Play the game

Anna Hedworth, aka The Grazer, presents a festive dish of juniper and wood-smoked potted pheasant. How nice!

During the game season, I tend to be given a lot of pheasant. There is sometimes duck, more rarely a partridge or a grouse, and very rarely a woodcock.

So come this time of year, faced with lots of pheasant filling up a freezer which needs room for Christmas, I’m often looking for inventive ways of serving it.

Roast pheasant can dry out and doesn’t do the bird justice really. It’s better in a casserole or pie, I think. I’ve made a pheasant salmis in the past – a lovely French dish with a rich truffle sauce. I have also, a few times, attempted a St. John pheasant and trotter pie, which is delicious but it takes hours and hours to do. As a result, each time I’ve become so frustrated and annoyed making it I’ve vowed never to go there again.
Pheasant is one of the milder game birds, the wallflower of the game world, I suppose. I prefer partridge and woodcock because they really up the gamey level. Or I did, that is, until I thought of potting pheasant, or to be more precise, smoking it,
confit-ing it and then potting it.
That may sound daunting, but it isn’t, I promise.

The best way to eat this potted pheasant is either slightly warmed or at room temperature on hot toast with butter and a scatter of capers. I also like a little bit of cucumber pickle on the side (see my blog for a recipe). It’s so delicious, the meat is soft and tender and smoky and the thyme and butter really add to the flavours. It’s changed my view of pheasant no end… Call this my Christmas present to you – enjoy it!

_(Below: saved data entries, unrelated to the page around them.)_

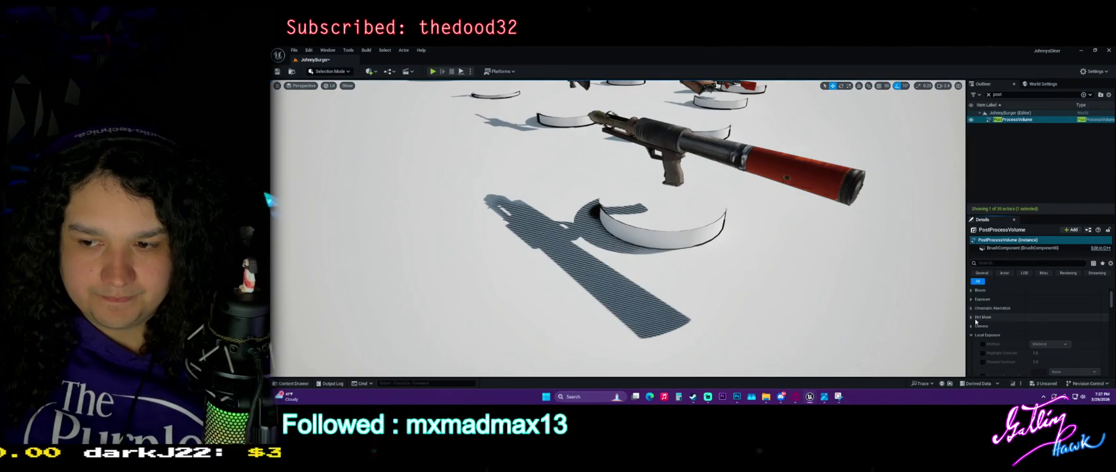
{"action": "scroll", "coordinate": [979, 313], "scroll_direction": "down", "scroll_amount": 2}
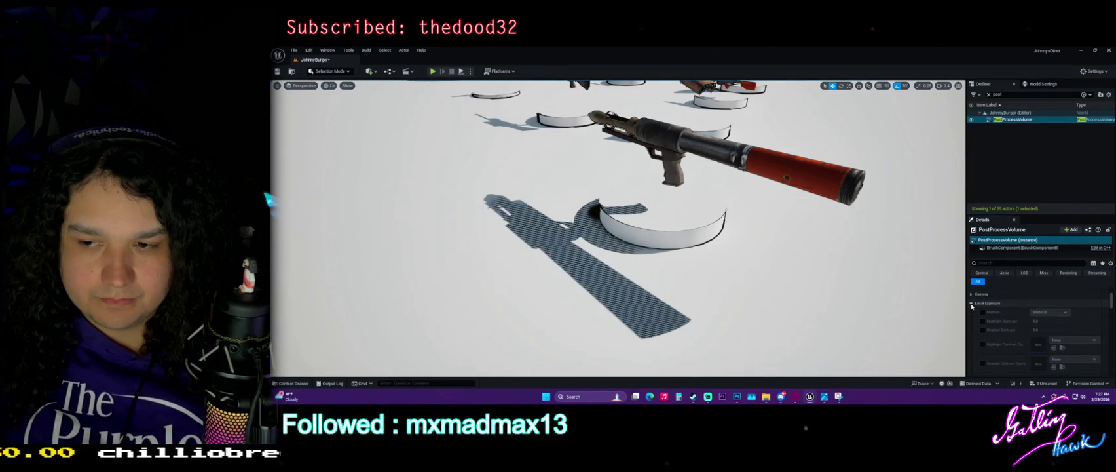
{"action": "left_click", "coordinate": [971, 303]}
{"action": "left_click", "coordinate": [970, 312]}
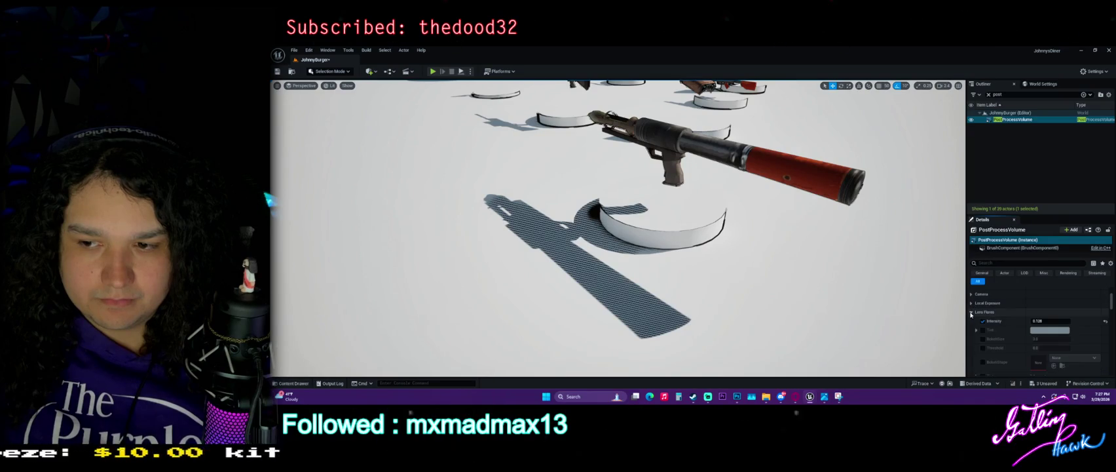
{"action": "left_click", "coordinate": [971, 312]}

Juniper and wood-smoked potted pheasant
 
Serves: 4
Ingredients
  • 1 pheasant
  • hickory and applewood chips
  • a few crushed juniper berries
  • 350g jar duck or goose fat
  • 1 bay leaf
  • 1 bunch thyme
  • 25g butter
  • ½ lemon
  • salt and pepper
Method
  1. I smoke the pheasant in my smoker, which I call Mr Smokerson (you can see him on my blog – he’s very handsome, so do look) for 2 hours - the whole bird, with a mix of hickory and apple wood and some juniper berries. If you don’t have a smoker roast the whole pheasant for 20 mins in a hot oven instead.
  2. To confit, joint the pheasant, place it in a pot in which it fits snugly and pour over 350g of warm duck or goose fat (a standard size jar per bird). You want the fat to cover the bird as much as possible. Add a bay leaf and a bunch of thyme, and if you haven’t smoked the meat add a few crushed juniper berries. Then roast at
  3. C/Gas 2 for 1-1½ hours until the meat is soft and falling off the bone. When it’s done, take it out of the fat and leave to cool. You can keep the fat in a jar in the fridge and use it again, but reserve some to pour over the top of the finished pheasant. Then shred the meat into tiny pieces. This is best done by hand so you can discard any bits of bone, skin or fat, and you get a nice irregular coarse texture rather than the pâté texture you get if you blitz it. Add a little of the melted fat now and again to keep it from drying out and add quite a few fresh thyme leaves and some pepper. Then melt 25g of butter per bird and the juice of half a lemon and add this all to the meat. Finally, pack the meat into a jar or small pots and pour over a thin layer of the melted fat, just enough to cover. This will keep for a few months in the fridge. I find that one bird makes two regular jars. You can use this method with a range of other meats. I have made potted duck previously, and you can also try pork in the same way, or rabbit. Delicious!